Banks are projected to lose $430 billion on commercial real estate loans in the next two to three years [said] Stan Mullin, an associate with California Real Estate Receiverships in Newport Beach
...
Highlight’s of Mullin’s talk:
•$1.4 trillion in commercial loans are coming due in the next five years.
•That’s equal to the same amount that came due in the last 15 years.
•Lenders could take massive losses on their real estate portfolios from 2010-2013.
This is similar to the recent presentation by Dr. Randall Zisler, CEO of Zisler Capital Partners:
A crisis of unprecedented proportions is approaching. Of the $3 trillion of outstanding mortgage debt, $1.4 trillion is scheduled to mature in four years. We estimate another $500 billion to $750 billion of unscheduled maturities (i.e., defaults).
And from the WSJ in October:
Commercial real-estate loans are the second-largest loan type after home mortgages. More than half of the $3.4 trillion in outstanding commercial real-estate debt is held by banks.

The Fed presentation states that the most "toxic" loans on bank books are so-called interest-only loans, which require borrowers to repay interest but no principal.
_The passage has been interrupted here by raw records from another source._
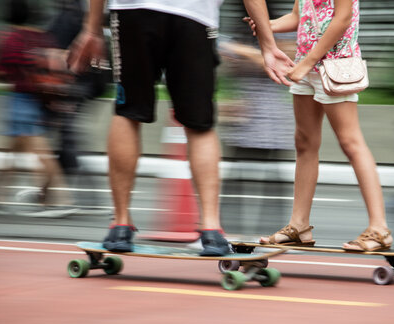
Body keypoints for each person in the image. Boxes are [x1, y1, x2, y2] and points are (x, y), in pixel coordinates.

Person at [67, 0, 294, 255]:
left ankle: (120, 224)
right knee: (200, 124)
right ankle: (211, 229)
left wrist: (91, 27)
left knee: (128, 112)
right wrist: (267, 44)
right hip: (194, 14)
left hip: (134, 10)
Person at [245, 0, 392, 251]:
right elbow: (298, 15)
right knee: (304, 142)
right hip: (307, 66)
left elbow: (342, 19)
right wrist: (267, 25)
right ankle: (299, 225)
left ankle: (379, 229)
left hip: (336, 64)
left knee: (350, 142)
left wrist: (306, 63)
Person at [0, 0, 72, 216]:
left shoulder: (10, 38)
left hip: (19, 99)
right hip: (41, 100)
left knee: (40, 152)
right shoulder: (42, 37)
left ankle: (61, 200)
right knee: (11, 151)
Those loans "get no benefit from amortization," the report states.

"Today, most of the borrowers are paying because interest rates are so low, but the question is whether the loans will get paid off when they come due," said Michael Straneva, global head of Ernst & Young's transaction real-estate practice.
And of course this is why the FDIC released the recent Policy Statement on Prudent Commercial Real Estate Loan Workouts
This policy statement stresses that performing loans, including those that have been renewed or restructured on reasonable modified terms, made to creditworthy borrowers will not be subject to adverse classification solely because the value of the underlying collateral declined.
And the "value of the underlying collateral" had definitely declined - by 43% on average according to Moody's.

In the end, the size and timing of the losses really depends on the success of the workouts, and I expect the terms on many of these loans will be extended for a number of years - taking advantage of the very low interest rates and hoping property values eventually rebound.